As I understand it, it was an air filter. And as far as the path the mail takes -- Pam, do you want to talk about that?
UNIDENTIFIED OFFICIAL: It's an air filter not attached to the ventilation system. And it's -- the area that we use, which is off- site, several miles from here, is an unoccupied facility. We're using it, frankly, just to screen mail.
QUESTION: Where is that exactly?
UNIDENTIFIED OFFICIAL: It's our own policy. It's our own premises. And so the path of the mail would be that facility and then back to this building.
QUESTION: Has it been in your policy since September 11?
UNIDENTIFIED OFFICIAL: No, it's been for quite sometime.
QUESTION: Where is this building?
UNIDENTIFIED OFFICIAL: It's several miles from here.
QUESTION: Can you give us a general sense -- Maryland, Virginia?
UNIDENTIFIED OFFICIAL: Its in the...
UNIDENTIFIED MALE: It's in the Maryland suburbs.
QUESTION: How many people actually work in the mailroom (UNINTELLIGIBLE)?
UNIDENTIFIED OFFICIAL: I would say that probably no more than 12 people at any -- over the course of this past week have handled the mail in that facility.
QUESTION: So there are people that go there to pick up their mail? And how does it work exactly?
UNIDENTIFIED OFFICIAL: No, the mail is delivered to this building, but the people who screen the mail screen it there.
QUESTION: Was the removal of the air filter part of some kind of routine maintenance, or was it done specially because of the...
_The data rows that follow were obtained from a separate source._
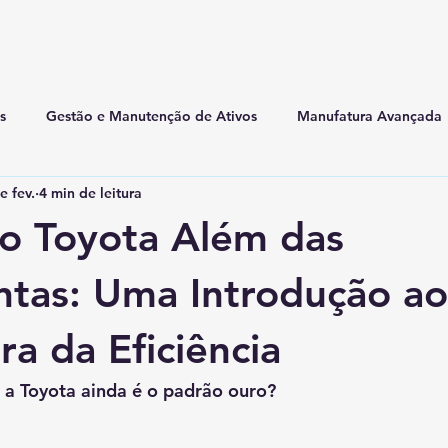
s
Gestão e Manutenção de Ativos
Manufatura Avançada
e fev.
4 min de leitura
o Toyota Além das
tas: Uma Introdução ao
ra da Eficiência
 a Toyota ainda é o padrão ouro?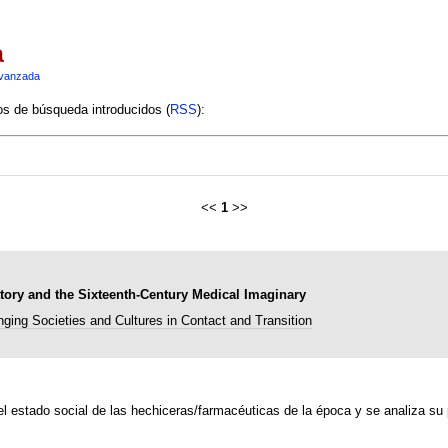
a
vanzada
ios de búsqueda introducidos (
RSS
):
<<
1
>>
tory and the Sixteenth-Century Medical Imaginary
nging Societies and Cultures in Contact and Transition
 el estado social de las hechiceras/farmacéuticas de la época y se analiza su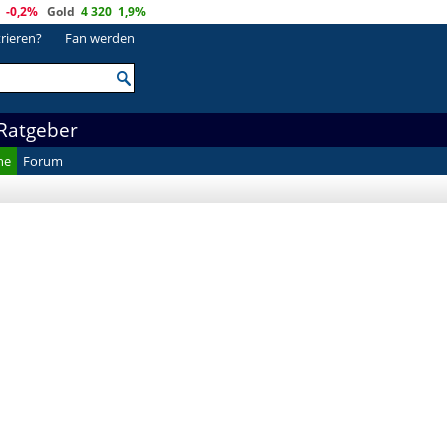
-0,2%
Gold
4 320
1,9%
trieren?
Fan werden
Ratgeber
he
Forum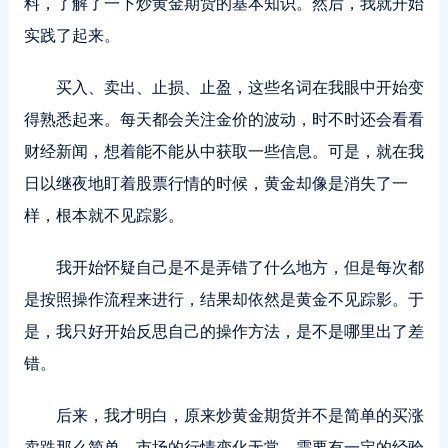
料，了解了一下炒黄金期货的基本知识。然后，我就开始
实践了起来。
买入、卖出、止损、止盈，这些名词在我眼中开始变
得熟悉起来。每天都会关注金价的波动，时不时还会看看
财经新闻，想着能不能从中获取一些信息。可是，就在我
日以继夜地盯着股票行情的时候，黄金却像是消失了一
样，根本就不见踪影。
我开始怀疑自己是不是弄错了什么地方，但是每次都
是按照操作流程来进行，结果却依然是黄金不见踪影。于
是，我只好开始反思自己的操作方法，是不是哪里出了差
错。
后来，我才明白，原来炒黄金期货并不是简单的买涨
卖跌那么简单。市场的行情变化无常，需要有一定的经验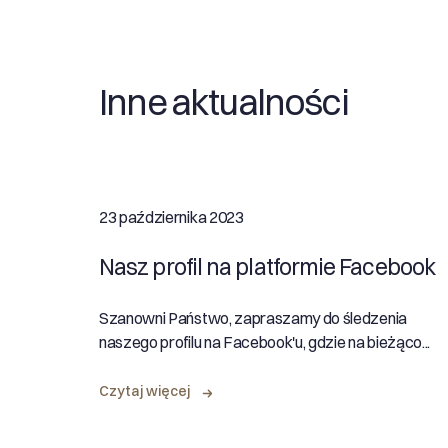
Inne aktualności
23 października 2023
Nasz profil na platformie Facebook
Szanowni Państwo, zapraszamy do śledzenia
naszego profilu na Facebook'u, gdzie na bieżąco...
Czytaj więcej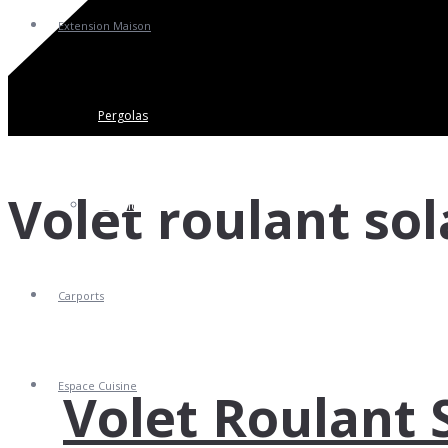
Extension Maison
Pergolas
Volet roulant sol
Vérandas
Carports
Espace Cuisine
Volet Roulant 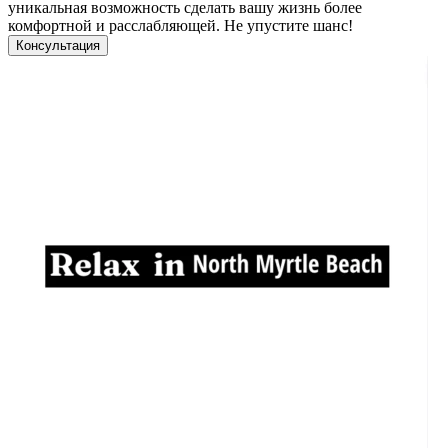
уникальная возможность сделать вашу жизнь более
комфортной и расслабляющей. Не упустите шанс!
Консультация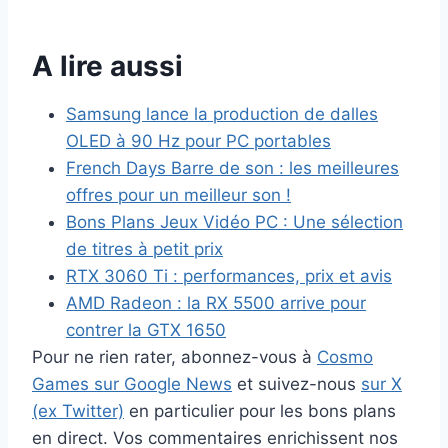
A lire aussi
Samsung lance la production de dalles
OLED à 90 Hz pour PC portables
French Days Barre de son : les meilleures
offres pour un meilleur son !
Bons Plans Jeux Vidéo PC : Une sélection
de titres à petit prix
RTX 3060 Ti : performances, prix et avis
AMD Radeon : la RX 5500 arrive pour
contrer la GTX 1650
Pour ne rien rater, abonnez-vous à
Cosmo
Games sur Google News
et suivez-nous
sur X
(ex Twitter)
en particulier pour les bons plans
en direct. Vos commentaires enrichissent nos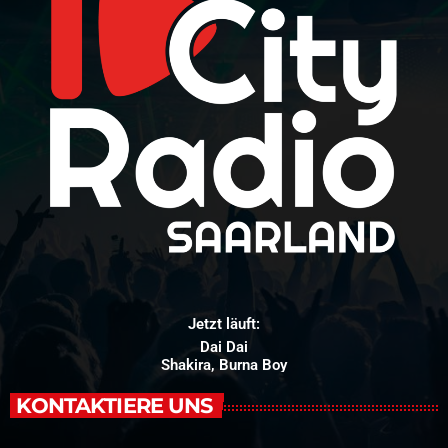
Jetzt läuft:
Dai Dai
Shakira, Burna Boy
KONTAKTIERE UNS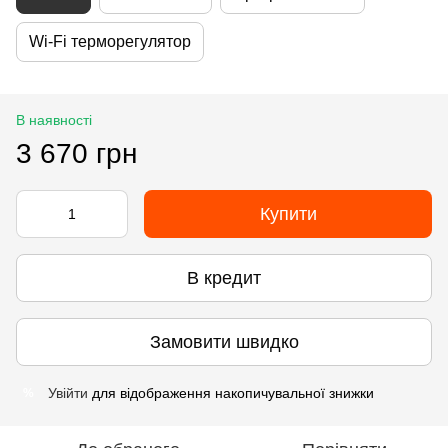
Wi-Fi терморегулятор
В наявності
3 670 грн
Купити
В кредит
Замовити швидко
Увійти
для відображення накопичувальної знижки
%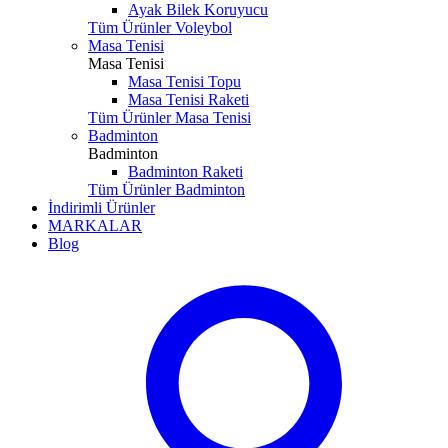
Ayak Bilek Koruyucu
Tüm Ürünler Voleybol
Masa Tenisi
Masa Tenisi
Masa Tenisi Topu
Masa Tenisi Raketi
Tüm Ürünler Masa Tenisi
Badminton
Badminton
Badminton Raketi
Tüm Ürünler Badminton
İndirimli Ürünler
MARKALAR
Blog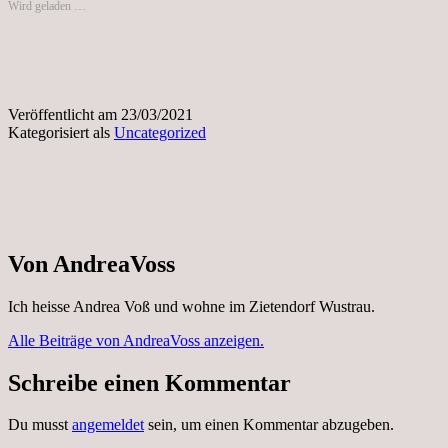
Wird geladen …
Veröffentlicht am
23/03/2021
Kategorisiert als
Uncategorized
Von AndreaVoss
Ich heisse Andrea Voß und wohne im Zietendorf Wustrau.
Alle Beiträge von AndreaVoss anzeigen.
Schreibe einen Kommentar
Du musst
angemeldet
sein, um einen Kommentar abzugeben.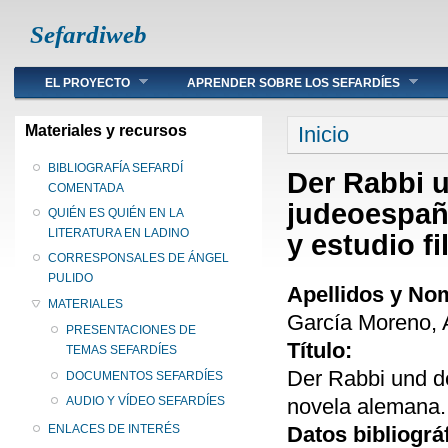
Sefardiweb
Main menu
EL PROYECTO
APRENDER SOBRE LOS SEFARDÍES
Se encuentra ust
Materiales y recursos
Inicio
BIBLIOGRAFÍA SEFARDÍ
Der Rabbi u
COMENTADA
judeoespaño
QUIÉN ES QUIÉN EN LA
LITERATURA EN LADINO
y estudio fi
CORRESPONSALES DE ÁNGEL
PULIDO
Apellidos y No
MATERIALES
García Moreno, A
PRESENTACIONES DE
Título:
TEMAS SEFARDÍES
Der Rabbi und de
DOCUMENTOS SEFARDÍES
novela alemana. 
AUDIO Y VÍDEO SEFARDÍES
Datos bibliográ
ENLACES DE INTERÉS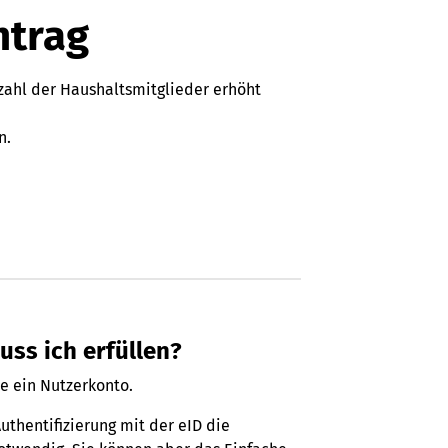
ntrag
zahl der Haushaltsmitglieder erhöht
n.
ss ich erfüllen?
e ein Nutzerkonto.
thentifizierung mit der eID die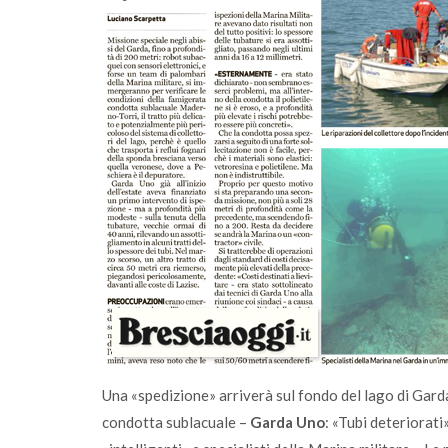
comunità
A Salò la quota di differenziata ha raggiu
una media del 77%
Una «spedizione» arriverà sul fondo del lago di Garda
condotta sublacuale –
Garda Uno
: «Tubi deteriorat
UNIDENTIFIED OFFICIAL: It was a precaution.
QUESTION: What happens to the mail once it gets to the mailroom?
QUESTION: Does someone bring the mail around to the individual offices for the court people to come down and get it? What's the...
UNIDENTIFIED OFFICIAL: There's a variety of methods of delivery. Ultimately, the mail does reach the offices to which the mail is addressed.
QUESTION: Where will the testing be taking place?
UNIDENTIFIED OFFICIAL: In our building.
QUESTION: When was the last time -- the previous time that that filter was screened or if there's any screen...
UNIDENTIFIED OFFICIAL: It's screened every night.
QUESTION: Every night. (OFF-MIKE) ... because of this problem?
UNIDENTIFIED OFFICIAL: Yes. And we test it other ways as well.
QUESTION: Pam, if you would tell us if the filter was taken from the building on Monday night, as the statement said, why did the alert not occur until day.
UNIDENTIFIED OFFICIAL: Because we did not get the test results until today.
QUESTION: Is that customary, I mean, for four days delay?
UNIDENTIFIED OFFICIAL: The tests are conducted by the Navy. You'll have to ask them.
QUESTION: At Bethesda Naval? Is that where they...
UNIDENTIFIED OFFICIAL: Yes.
EISOLD: That particular environmental sample, I think, was at Naval Medical Research Center out at I think Forest Glen.
The question you have -- it's just like the other tests. Everybody wants a test immediately, and it doesn't happen that way. They need to grow colonies and particularly, if it takes a long time because there's a small amount, it may take longer. So generally these results takes 48 to 72 hours before you can make some definitive determination.
And if you just look at the time frame -- if you plate that on Tuesday, you've got Wednesday, Thursday and you get it today.
QUESTION: Was this a small amount?
AARON BROWN, CNN ANCHOR: Some detail, but no new development, as such, on this anthrax that was found in an off-site, or off-campus, mail handling facility that serves the Supreme Court. About a dozen people work there.